### Task requirements
**1.** In the passage on Estremoz, copy word for word the span from "All this building" up to and including "humblest of homes.".
**2.** Answer these questions from the passage on Estremoz:
(a) How long is the marble outcrop that runs from Sousel to Alandroal?
(b) Since which century have os barros appeared in sitting rooms, kitchens and alcoves throughout Europe?
(c) What were the porous water coolers called that early pieces were often variations on?

### Supplied text
────────────────────
All this building was made possible by the proximity of the white gold - the 40 km outcrop of marble that runs from Sousel to nearby Alandroal.  The marble from this bed has shaped and coloured the towns of Estremoz, Vila Viçosa and Borba, and much marble has also gone to Évora.  The Roman temple of Diana in Évora and the high altar of Évora Cathedral both use Estremoz marble.  So plentiful is the high grade marble that it is used even in the humblest of homes.

You´ll go to Estremoz and see its little dolls and you´ll save your soul, wrote José Saramago in Journey to Portugal.  From the 16th century os barros have appeared in sitting rooms, kitchens and alcoves throughout Europe. These little earthenware figurines have been made into an art form - the dolls of Estremoz.  Made of clay, dried, painted and varnished, they take the form of figurines of gentlemen, of Napoleon, of pastoral scenes and even those destined for altars.  Floral motifs are common on these pieces and sometimes marble was used for a decorative inlay. Early pieces were often variations on porous water coolers known as moringues but much of the work is now ornamental.  The Museu Municipal Professor Joaquim Vermelho is close to the castle and it contains dolls made of wood, cork and horn as well as displays of os barros and even artisans in the process of making more earthenware dolls.
────────────────────
### Dataset content
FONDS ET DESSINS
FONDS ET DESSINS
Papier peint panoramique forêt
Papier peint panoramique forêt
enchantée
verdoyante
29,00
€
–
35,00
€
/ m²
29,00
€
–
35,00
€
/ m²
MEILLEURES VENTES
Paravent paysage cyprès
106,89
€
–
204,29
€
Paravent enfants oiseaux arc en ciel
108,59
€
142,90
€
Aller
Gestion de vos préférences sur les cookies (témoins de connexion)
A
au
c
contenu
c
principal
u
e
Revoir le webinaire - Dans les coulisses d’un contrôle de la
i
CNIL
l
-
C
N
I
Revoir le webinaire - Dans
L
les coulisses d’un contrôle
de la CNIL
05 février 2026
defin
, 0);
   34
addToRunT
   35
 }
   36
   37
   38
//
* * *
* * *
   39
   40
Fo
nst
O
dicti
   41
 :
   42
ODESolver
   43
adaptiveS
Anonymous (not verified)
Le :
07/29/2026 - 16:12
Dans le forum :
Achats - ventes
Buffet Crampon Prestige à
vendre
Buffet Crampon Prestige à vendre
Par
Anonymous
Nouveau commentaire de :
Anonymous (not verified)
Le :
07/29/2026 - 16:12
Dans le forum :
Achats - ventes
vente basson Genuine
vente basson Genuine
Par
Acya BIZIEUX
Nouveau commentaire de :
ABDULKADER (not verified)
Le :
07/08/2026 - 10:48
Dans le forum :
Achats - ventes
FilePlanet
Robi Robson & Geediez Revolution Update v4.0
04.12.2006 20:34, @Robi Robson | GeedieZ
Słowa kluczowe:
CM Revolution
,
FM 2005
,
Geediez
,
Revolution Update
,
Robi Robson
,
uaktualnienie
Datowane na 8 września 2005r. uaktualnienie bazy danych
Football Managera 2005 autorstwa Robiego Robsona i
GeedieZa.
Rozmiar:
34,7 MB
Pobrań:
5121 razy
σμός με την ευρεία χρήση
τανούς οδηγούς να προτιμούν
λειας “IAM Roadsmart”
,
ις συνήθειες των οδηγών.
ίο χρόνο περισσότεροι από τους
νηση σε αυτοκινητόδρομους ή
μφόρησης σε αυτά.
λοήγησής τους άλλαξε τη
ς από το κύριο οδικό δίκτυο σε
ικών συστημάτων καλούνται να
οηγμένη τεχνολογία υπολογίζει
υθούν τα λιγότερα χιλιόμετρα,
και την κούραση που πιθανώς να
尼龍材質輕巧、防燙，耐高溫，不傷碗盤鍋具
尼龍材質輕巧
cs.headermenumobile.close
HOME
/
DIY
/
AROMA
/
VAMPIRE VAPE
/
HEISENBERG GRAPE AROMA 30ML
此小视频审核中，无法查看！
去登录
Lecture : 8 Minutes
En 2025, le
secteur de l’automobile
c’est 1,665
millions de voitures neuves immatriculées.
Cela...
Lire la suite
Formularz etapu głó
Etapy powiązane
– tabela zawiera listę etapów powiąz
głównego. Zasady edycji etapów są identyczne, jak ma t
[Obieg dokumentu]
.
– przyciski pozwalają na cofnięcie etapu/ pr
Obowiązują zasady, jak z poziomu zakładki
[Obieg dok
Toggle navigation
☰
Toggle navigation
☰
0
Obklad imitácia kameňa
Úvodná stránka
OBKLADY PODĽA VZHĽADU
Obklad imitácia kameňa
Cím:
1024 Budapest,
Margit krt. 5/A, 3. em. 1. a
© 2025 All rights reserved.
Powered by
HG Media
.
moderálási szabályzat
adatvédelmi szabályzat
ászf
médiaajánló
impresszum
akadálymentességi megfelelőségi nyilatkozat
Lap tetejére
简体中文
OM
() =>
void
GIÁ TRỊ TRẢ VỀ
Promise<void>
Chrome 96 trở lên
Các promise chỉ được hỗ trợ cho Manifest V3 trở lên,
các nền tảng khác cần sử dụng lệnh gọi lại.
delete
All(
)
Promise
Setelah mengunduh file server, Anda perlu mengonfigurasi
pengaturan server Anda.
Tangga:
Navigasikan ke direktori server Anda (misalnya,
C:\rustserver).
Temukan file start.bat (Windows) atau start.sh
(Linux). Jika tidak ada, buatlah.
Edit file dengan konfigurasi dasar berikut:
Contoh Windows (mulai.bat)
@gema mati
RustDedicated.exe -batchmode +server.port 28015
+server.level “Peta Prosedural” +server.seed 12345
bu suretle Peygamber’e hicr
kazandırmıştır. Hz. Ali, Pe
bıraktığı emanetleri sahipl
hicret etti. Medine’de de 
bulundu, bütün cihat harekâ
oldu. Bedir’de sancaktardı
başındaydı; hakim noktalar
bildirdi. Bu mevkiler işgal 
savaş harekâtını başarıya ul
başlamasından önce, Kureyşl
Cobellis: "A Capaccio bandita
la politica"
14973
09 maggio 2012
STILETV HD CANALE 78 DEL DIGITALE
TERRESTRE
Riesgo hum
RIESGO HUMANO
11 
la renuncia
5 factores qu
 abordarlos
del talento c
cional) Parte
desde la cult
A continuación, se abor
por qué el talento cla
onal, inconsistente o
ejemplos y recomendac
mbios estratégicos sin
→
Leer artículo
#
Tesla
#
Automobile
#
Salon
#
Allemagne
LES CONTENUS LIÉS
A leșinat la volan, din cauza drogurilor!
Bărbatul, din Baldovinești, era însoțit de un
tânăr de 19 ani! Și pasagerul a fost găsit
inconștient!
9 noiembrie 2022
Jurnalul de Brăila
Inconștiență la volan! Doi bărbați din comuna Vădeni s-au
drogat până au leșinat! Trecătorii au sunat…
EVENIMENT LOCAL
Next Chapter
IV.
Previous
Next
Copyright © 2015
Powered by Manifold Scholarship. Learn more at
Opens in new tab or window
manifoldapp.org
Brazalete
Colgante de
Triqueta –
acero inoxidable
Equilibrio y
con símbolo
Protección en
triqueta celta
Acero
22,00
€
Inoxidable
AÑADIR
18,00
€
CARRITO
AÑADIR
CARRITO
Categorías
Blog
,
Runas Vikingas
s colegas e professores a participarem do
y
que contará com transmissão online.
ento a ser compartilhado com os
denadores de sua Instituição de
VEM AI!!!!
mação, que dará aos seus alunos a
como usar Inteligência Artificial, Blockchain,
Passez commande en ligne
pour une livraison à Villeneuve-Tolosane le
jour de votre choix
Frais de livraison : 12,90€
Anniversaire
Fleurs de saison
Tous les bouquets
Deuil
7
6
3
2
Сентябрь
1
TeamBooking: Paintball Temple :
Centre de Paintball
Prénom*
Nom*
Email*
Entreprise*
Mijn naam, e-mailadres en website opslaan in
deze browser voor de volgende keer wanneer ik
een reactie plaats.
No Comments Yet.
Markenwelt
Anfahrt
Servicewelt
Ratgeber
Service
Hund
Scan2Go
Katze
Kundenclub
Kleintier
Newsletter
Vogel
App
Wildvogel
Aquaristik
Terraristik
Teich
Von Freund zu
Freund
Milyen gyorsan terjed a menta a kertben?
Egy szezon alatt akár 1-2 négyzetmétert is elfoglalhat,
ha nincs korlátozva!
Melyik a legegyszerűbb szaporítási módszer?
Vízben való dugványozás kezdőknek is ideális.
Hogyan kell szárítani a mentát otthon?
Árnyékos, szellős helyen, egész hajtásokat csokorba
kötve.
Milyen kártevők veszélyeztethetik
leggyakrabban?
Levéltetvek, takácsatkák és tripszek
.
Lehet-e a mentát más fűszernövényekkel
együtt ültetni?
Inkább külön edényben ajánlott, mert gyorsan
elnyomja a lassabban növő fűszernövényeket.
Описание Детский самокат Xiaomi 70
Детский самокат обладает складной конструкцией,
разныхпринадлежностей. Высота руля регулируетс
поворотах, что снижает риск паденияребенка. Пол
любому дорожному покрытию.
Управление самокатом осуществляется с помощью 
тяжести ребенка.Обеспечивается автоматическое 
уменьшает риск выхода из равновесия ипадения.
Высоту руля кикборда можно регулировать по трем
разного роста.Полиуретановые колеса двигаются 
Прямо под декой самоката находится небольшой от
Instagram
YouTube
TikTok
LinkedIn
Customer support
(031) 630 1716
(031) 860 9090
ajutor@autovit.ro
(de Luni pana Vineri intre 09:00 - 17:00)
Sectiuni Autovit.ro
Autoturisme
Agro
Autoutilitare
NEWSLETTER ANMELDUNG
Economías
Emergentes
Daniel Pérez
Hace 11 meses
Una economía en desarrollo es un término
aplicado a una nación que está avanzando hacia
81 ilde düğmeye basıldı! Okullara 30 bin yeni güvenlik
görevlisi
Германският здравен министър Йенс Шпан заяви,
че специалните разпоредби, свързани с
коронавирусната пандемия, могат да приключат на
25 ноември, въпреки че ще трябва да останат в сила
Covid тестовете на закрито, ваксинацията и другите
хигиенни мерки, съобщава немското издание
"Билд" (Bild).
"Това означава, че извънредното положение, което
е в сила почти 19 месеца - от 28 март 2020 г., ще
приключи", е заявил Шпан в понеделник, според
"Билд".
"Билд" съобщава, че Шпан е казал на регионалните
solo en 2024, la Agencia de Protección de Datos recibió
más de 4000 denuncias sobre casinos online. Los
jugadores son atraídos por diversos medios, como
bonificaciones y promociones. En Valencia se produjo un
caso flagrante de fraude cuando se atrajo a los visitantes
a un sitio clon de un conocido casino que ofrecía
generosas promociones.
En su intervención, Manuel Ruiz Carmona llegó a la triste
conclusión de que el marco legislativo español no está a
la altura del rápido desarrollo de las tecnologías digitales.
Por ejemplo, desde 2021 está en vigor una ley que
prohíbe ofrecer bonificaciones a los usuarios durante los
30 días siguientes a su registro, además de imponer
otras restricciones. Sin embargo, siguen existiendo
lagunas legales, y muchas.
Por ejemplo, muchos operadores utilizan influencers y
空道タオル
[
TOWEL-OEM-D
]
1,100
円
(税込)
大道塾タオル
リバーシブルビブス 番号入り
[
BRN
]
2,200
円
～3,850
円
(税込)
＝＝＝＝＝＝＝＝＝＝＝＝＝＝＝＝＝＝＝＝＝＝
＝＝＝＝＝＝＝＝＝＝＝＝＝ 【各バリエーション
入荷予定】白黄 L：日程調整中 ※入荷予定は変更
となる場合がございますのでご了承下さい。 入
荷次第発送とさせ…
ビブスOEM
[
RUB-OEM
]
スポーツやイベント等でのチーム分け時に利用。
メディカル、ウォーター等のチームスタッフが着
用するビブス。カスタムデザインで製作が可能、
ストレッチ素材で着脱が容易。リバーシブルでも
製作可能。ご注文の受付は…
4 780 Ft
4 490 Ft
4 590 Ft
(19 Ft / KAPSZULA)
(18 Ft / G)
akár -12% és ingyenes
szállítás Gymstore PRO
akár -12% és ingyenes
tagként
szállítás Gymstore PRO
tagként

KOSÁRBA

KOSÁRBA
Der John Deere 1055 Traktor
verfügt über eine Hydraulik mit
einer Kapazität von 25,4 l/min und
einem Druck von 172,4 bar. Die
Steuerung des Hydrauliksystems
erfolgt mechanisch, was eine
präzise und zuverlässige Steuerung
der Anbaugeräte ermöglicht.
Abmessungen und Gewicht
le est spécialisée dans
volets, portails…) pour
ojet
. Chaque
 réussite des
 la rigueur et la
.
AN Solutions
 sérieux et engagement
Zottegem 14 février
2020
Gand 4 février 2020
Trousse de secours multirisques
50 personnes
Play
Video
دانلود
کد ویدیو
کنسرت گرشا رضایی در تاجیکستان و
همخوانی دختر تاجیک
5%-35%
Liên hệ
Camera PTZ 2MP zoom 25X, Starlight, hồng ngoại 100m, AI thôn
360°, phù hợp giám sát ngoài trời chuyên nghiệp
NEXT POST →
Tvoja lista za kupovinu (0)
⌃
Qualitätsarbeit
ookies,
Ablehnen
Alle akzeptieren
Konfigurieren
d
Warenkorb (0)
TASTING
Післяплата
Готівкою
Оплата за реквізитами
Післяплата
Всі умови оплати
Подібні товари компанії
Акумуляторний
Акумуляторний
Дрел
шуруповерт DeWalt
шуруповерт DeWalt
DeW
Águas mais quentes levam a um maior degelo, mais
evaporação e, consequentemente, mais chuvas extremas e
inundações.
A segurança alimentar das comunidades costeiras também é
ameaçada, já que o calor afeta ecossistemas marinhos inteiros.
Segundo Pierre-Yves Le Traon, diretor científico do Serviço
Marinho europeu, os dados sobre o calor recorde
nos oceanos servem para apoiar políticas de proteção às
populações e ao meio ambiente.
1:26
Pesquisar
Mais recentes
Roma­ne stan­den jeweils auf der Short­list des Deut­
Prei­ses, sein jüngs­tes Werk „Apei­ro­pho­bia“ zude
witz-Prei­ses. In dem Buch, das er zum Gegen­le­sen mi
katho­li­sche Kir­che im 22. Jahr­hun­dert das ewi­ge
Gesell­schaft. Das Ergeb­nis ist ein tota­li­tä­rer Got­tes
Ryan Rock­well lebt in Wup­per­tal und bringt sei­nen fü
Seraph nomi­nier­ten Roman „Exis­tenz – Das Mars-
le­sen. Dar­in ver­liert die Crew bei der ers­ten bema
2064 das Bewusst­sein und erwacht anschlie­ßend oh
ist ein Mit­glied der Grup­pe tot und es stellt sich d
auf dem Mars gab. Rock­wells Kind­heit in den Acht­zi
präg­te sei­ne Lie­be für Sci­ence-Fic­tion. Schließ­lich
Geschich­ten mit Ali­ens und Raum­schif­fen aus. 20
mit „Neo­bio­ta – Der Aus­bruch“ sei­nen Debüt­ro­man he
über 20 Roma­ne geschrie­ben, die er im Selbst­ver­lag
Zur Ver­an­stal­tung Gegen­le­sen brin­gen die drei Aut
────────────────────
### Response list
**1.**
All this building was made possible by the proximity of the white gold - the 40 km outcrop of marble that runs from Sousel to nearby Alandroal.  The marble from this bed has shaped and coloured the towns of Estremoz, Vila Viçosa and Borba, and much marble has also gone to Évora.  The Roman temple of Diana in Évora and the high altar of Évora Cathedral both use Estremoz marble.  So plentiful is the high grade marble that it is used even in the humblest of homes.

**2.**
(a) 40 km
(b) The 16th century
(c) Moringues